Unpacking the Basic Oxygen Process in Steelmaking

The basic oxygen process (BOP) is responsible for more than half of today’s global steel production, 66%, in fact. It references a method used in steelmaking in which pure oxygen is bright into contact with the molten results delivered by a blast-furnace to iron and scrap metals.

Leading Up to the Basic Oxygen Process

The 19th Century Bessemer Process saw the steel come within the industry affordability range that initiated the growth and popularity of steel. But that was not the only breakthrough.

One Karl Wilhelm Siemens, a German engineer brought the Open Heath Process to birth. The use of shallow furnaces kept running at high temperatures permitted a faster production turnaround. That soon led to the demise of the Bessemer method per se.

Basic Oxygen Process Crossed the Steelmaking Rubicon

As if joining us on the historic journey of steelmaking, it is of note that the advent of the basic oxygen process in steelmaking caused the closure of open-hearth factories one by one.

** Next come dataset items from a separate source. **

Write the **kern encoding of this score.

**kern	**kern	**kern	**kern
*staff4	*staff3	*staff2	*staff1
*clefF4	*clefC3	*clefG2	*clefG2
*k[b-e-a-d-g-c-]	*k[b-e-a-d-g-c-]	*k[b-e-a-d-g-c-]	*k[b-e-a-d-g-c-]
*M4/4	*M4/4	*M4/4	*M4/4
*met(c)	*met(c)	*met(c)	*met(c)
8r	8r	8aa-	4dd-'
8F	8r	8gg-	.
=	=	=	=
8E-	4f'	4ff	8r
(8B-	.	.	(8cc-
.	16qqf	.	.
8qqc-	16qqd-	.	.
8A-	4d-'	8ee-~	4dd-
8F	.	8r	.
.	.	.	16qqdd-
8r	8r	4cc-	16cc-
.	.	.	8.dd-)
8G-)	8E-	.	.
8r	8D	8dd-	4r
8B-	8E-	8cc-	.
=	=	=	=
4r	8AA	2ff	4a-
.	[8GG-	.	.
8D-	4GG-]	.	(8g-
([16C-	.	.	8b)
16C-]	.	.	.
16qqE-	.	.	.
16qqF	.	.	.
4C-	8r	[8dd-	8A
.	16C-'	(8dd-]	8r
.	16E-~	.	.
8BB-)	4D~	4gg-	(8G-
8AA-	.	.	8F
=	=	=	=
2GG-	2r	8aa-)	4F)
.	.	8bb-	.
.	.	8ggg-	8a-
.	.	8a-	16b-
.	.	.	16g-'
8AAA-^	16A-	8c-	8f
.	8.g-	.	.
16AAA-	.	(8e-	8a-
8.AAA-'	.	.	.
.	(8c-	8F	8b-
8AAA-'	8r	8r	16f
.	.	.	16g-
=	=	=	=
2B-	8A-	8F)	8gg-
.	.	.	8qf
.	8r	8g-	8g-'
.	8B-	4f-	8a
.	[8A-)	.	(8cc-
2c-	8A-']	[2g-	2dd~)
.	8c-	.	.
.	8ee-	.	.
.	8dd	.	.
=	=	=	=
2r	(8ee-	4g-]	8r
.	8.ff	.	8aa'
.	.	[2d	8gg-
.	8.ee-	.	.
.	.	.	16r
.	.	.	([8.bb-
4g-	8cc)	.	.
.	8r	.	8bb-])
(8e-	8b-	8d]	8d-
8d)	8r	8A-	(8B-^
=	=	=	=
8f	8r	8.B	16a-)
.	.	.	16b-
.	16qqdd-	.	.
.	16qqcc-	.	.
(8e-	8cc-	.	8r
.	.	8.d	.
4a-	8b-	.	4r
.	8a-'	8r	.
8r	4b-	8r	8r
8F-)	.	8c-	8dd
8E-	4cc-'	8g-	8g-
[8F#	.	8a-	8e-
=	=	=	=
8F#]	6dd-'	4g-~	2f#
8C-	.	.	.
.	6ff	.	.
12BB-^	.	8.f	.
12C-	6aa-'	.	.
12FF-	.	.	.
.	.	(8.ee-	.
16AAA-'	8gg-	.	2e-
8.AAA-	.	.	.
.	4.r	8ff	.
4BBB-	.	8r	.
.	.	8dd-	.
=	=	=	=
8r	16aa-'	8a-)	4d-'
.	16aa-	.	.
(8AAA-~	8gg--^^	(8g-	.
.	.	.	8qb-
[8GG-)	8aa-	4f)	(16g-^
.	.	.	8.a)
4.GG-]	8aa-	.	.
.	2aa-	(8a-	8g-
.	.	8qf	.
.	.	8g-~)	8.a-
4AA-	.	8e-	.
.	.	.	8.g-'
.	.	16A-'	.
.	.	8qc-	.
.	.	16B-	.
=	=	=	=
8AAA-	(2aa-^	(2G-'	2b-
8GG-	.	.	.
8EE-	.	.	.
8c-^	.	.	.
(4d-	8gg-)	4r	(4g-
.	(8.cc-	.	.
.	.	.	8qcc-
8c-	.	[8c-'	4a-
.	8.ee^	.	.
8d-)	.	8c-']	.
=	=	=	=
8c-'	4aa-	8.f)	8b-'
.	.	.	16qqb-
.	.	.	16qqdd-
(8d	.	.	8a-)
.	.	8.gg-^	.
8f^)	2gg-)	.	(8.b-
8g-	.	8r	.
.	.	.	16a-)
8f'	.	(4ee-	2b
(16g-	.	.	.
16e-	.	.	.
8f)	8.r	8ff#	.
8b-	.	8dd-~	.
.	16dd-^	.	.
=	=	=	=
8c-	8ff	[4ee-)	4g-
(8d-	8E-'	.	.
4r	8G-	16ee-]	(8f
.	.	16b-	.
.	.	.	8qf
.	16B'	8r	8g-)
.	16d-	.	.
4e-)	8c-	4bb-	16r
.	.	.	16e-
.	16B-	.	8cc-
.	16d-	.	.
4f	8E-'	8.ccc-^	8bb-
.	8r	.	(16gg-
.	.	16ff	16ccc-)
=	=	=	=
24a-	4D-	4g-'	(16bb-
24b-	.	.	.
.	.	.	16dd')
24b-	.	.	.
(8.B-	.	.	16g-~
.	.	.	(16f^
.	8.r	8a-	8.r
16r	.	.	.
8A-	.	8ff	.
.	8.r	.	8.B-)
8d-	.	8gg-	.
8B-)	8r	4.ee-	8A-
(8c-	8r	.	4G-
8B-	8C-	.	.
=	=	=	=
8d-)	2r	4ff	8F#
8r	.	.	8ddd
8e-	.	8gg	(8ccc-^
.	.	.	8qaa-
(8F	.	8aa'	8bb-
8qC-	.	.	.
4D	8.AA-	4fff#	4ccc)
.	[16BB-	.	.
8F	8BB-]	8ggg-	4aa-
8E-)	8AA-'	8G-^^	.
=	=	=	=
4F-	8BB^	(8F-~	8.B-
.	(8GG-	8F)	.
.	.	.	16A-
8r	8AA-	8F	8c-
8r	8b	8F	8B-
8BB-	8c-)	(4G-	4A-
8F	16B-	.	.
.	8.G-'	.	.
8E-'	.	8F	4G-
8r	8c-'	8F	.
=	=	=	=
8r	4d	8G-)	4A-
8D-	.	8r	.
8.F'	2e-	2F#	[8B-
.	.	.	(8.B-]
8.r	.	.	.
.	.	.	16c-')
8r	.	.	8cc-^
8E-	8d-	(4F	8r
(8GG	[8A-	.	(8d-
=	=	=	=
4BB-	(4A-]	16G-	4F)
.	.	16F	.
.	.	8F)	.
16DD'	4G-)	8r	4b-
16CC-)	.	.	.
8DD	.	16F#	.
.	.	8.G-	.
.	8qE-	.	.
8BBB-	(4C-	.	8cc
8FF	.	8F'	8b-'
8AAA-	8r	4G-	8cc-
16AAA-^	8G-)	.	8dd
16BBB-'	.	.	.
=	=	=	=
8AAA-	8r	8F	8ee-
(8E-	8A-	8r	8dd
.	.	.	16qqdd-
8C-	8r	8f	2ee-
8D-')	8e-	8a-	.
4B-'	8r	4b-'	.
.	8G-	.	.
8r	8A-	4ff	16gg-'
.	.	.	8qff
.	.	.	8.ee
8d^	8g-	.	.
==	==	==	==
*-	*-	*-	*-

Not that long ago, in 2001, the last one in China was closed. Steelmaking had crossed the great divide, never to look back.

The basic oxygen process causes a series of reactions, each of them of a heat-releasing specification. The oxidation of impurities such as manganese, phosphorus carbon, and silicon being among the impurities released.

If pure oxygen in the quantities required were available to Henry Bessemer back in the day, we would still be calling the process after him. As it is a Swiss man, Robert Durrer, in collaboration with Austrian engineers and developed the first pure oxygen converter known as the LD Process.

Within forty years of their discovery, all the steel in Japan and more than half of the worldwide steel was produced using the basic oxygen process.

Basic Oxygen Process Stirs the Pot

Ingenuity has not stopped there. Despite bottom converters requiring a tad more maintenance than their sidewall cousins, the pros outweigh the cons. Bottom oxygen blowing accesses a larger surface ratio of reactants, plus the yield is higher.

Bottom blowing can be enhanced with post-combustion top lancing and oxy-fuel lancing that preheats the scrap metal. Coal powder is similarly injected through bottom tuyeres (small pipes), which add the needed oxygen.

Smart scrap metal yards keep the various grades of treated steel separately. That way stainless steel producers and other high-alloy customers get to purchase whichever is closest to the steel they make from the scrap dealers and minimize the cost of alloys that are not required.

In essence, then, the variety possible with the basic oxygen process makes steelmaking more bespoke. Understanding its evolution, helps us respect the industry and the standards upheld for manufacturing essential construction components.